On the California Housing dataset, we assess methods under ϵ { 0.1 , 0.5 , 1.0 } . Figure 8 shows that DP-FW-Lasso consistently outperforms other private methods, with its advantage growing under stricter privacy constraints where gradient-based approaches exhibit pronounced instability. Bayesian methods remain competitive at moderate privacy levels but are limited in high-dimensional scenarios due to scalability and computational demands. These results motivate the selection of ϵ = 0.1 for subsequent real-world evaluation.
Under the strictest privacy constraint ( ϵ = 0.1 ), we apply all methods to the FADN dataset. Figure 9 and Table 4 summarize the MAE and RMSE results. DP-FW-Lasso achieves a 35% lower MAE than DP-SGD-Lasso and a 12% improvement over DP-Bayesian. These gains reflect the superior handling of the privacy–utility trade-off, whereby Bayesian approaches are hindered by computational cost and limited scalability, while gradient descent suffers from optimization instability exacerbated by tight privacy constraints.
Privacy-preserving methods inherently incur higher errors than non-private baselines, as noise injection for ( ϵ , δ ) -differential privacy increases estimation uncertainty in non-convex SFM. Frank–Wolfe’s slightly higher errors relative to maximum likelihood reflect its focus on sparsity and variable selection over pure likelihood maximization, along with extra variance from mini-batch optimization.
Overall, across both datasets and privacy regimes, DP-FW-Lasso demonstrates consistent robustness, outperforming alternative private approaches in high-dimensional and structured econometric settings, while providing more scalable inference than computationally intensive Bayesian methods.

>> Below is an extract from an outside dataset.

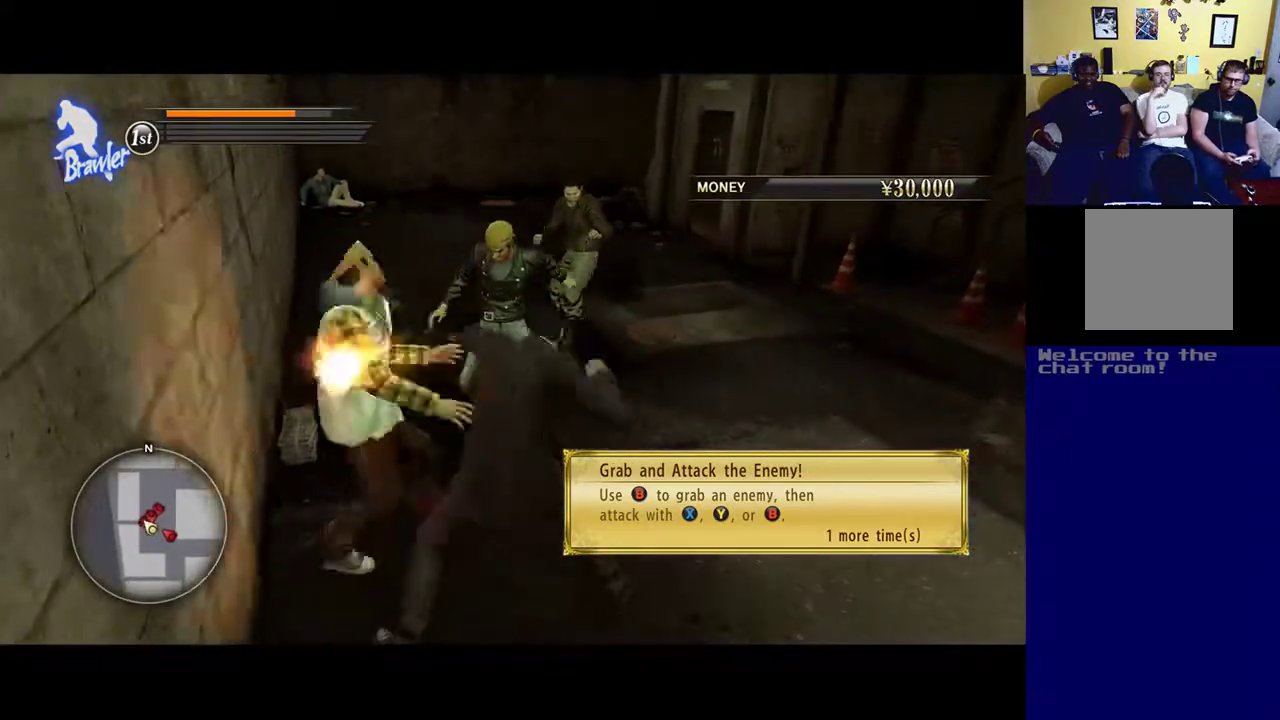
{"buttons": ["Y"], "left_stick": "center", "right_stick": "center", "events": [[117, "X", "up"], [117, "Y", "down"]]}
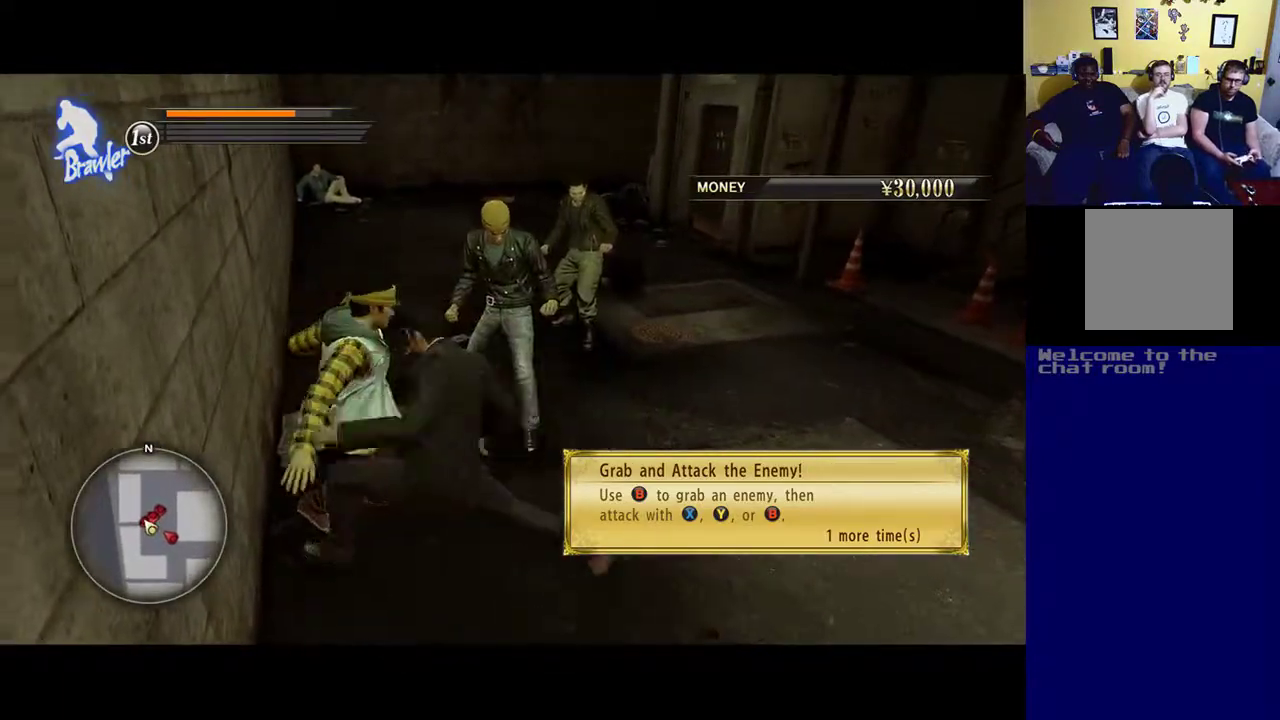
{"buttons": [], "left_stick": "center", "right_stick": "center", "events": [[417, "Y", "up"]]}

These findings underscore the practical advantages of our framework for deploying differentially private stochastic frontier models in real-world applications.

4. Summary

This paper develops a novel framework for differentially private stochastic frontier analysis that enables reliable efficiency estimation under strict privacy protection. By bounding gradient sensitivity in non-convex frontier models and embedding these constraints into a Frank–Wolfe optimization scheme, we provide the first tractable approach for rigorous privacy-preserving efficiency analysis. The integration with l 1 regularization further allows consistent variable selection in high-dimensional settings.
Empirical studies confirm the advantages of the proposed framework. Compared with existing private methods, it achieves 15–35% less prediction errors, maintains robustness under small samples and strong privacy constraints, and perfectly recovers sparsity in high-dimensional cases. Application to agricultural data further demonstrates that the method preserves both accuracy and interpretability, making it suitable for practical economic efficiency evaluation under privacy restrictions.
While achieving substantial advances, our framework relies on convex relaxations and bounded parameter domains, which may limit applicability to highly flexible frontier specifications. The current cross-sectional focus also constrains application to dynamic efficiency tracking. Future research directions include extending the approach to panel data settings, developing adaptive noise calibration mechanisms for improved privacy–utility trade-offs, and exploring hybrid Bayesian–private inference for richer uncertainty quantification.

Author Contributions

Y.S.: study conception and design, development of methodology; M.Q.: data analysis, interpretation, and manuscript preparation and editing. X.W.: development of methodology. All authors have read and agreed to the published version of the manuscript.

Funding

This research is supported by the National Key Research and Development Program of China (2021YFA1000102), the Natural Science Foundation (NSF) project of Shandong Province of China (ZR2024MA074), the Ministry of education of Humanities and Social Science project (24YJA910003), and the Fundamental Research Funds for the Central Universities (No. 23CX03012A).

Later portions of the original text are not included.